Prosecutor Daniel Flaherty told the court that Gray was “a child who was put in a position no child should ever be in” and argued that probation, not prison, was the right outcome. Judge Kori Ashley called the episode “incredibly traumatic” and said she did not see the teenager as morally culpable in the same way as an adult offender. The court also heard that Gray has since finished high school, held a job and completed community service, factors Ashley said weighed heavily in her decision, according to CBS 58.
How the shooting unfolded
Court records and a 911 call show that the violence erupted on April 18 at an apartment near 15th and Cherry, where Gray’s stepfather, 26-year-old Ziare Dalton, was allegedly striking Amber Gray. The 911 recording captured roughly 10 gunshots before the line went silent. Investigators say the teen fired multiple rounds while trying to stop the assault, and one bullet fatally struck his mother while Dalton survived with multiple gunshot wounds.
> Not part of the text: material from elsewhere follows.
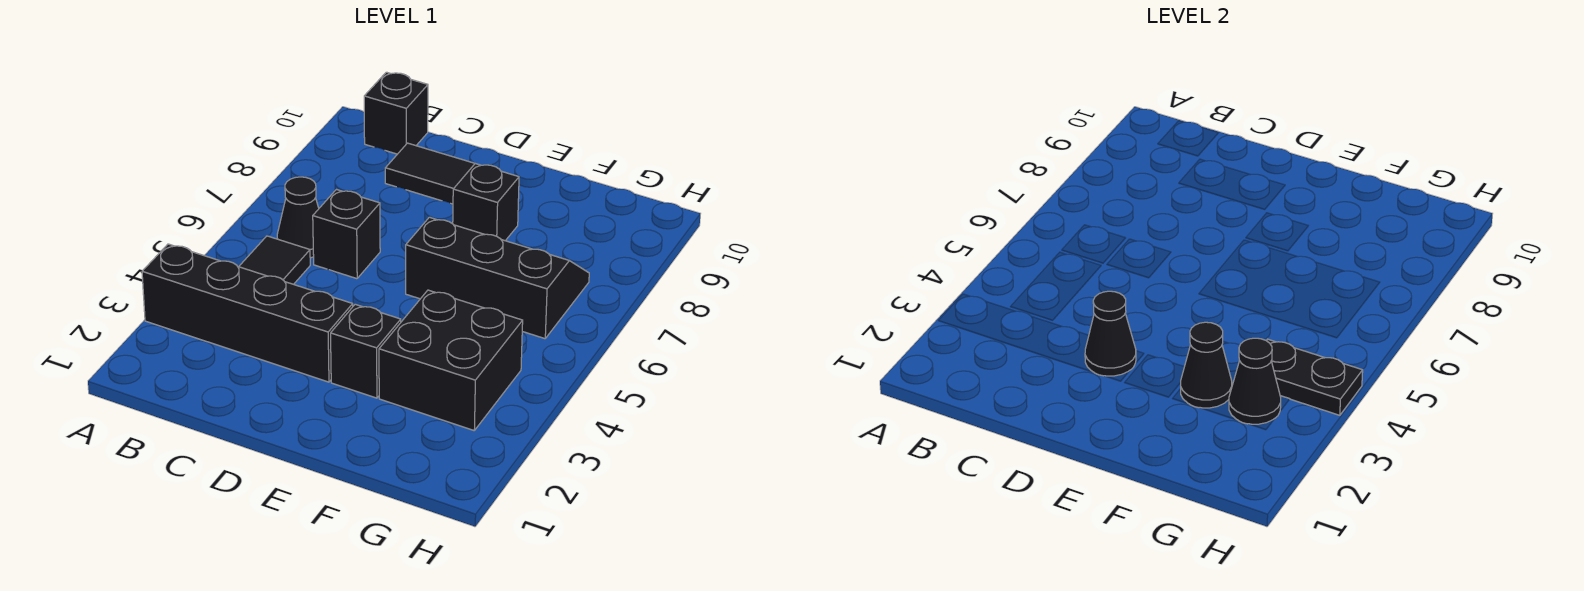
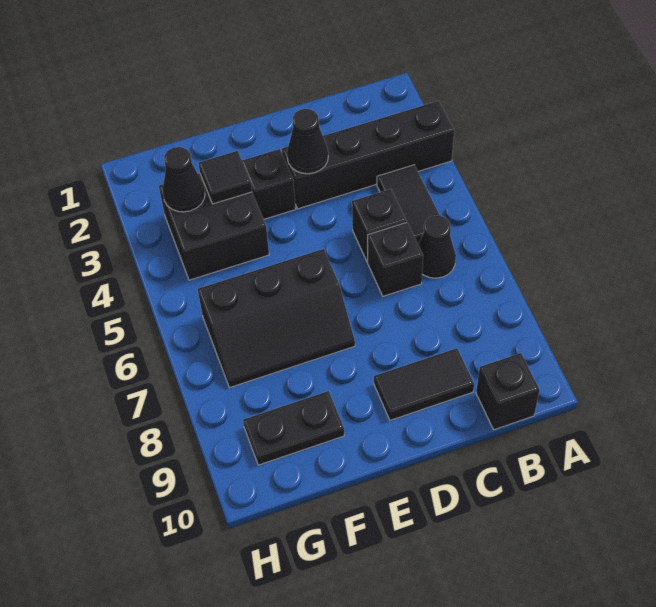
black 1x1 brick [453,164,519,241] -> black 1x1 brick moved to [352,189,407,262]
black 1x1 cone [1181,322,1232,408] -> black 1x1 tile [199,151,252,204]
black 1x2 plate [1266,339,1363,415] -> black 1x2 plate moved to [243,391,344,465]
Those details were reported by WEAU.
Trials and verdicts
Dalton was later charged with felony murder, but a jury found him not guilty in January after listening to witness testimony and the 911 recording. The teen had already been adjudicated in juvenile court on a weapons possession charge tied to the same incident, and prosecutors told the judge that the unusual and traumatic circumstances supported a noncustodial sentence. Both Dalton’s acquittal and the probation ruling were reported by CBS 58.
What survivors and advocates say
Local advocates say the case highlights how domestic violence, guns and young people can collide with tragic and morally tangled consequences. Carmen Pitre, president of the Sojourner Family Peace Center, told reporters that children and teens living with violence need safe adults and immediate resources if similar tragedies are to be prevented. That reaction, along with broader calls for stronger support systems for families in crisis, was covered by WEAU.
The probation sentence keeps the teen under court supervision while he continues school and work, but it cannot touch the loss his family now lives with. For relatives and neighbors, the case, which prosecutors described as both tragic and uniquely fraught, stands as a stark reminder of how quickly domestic violence can turn deadly and how the justice system has to weigh culpability, age and trauma all at once.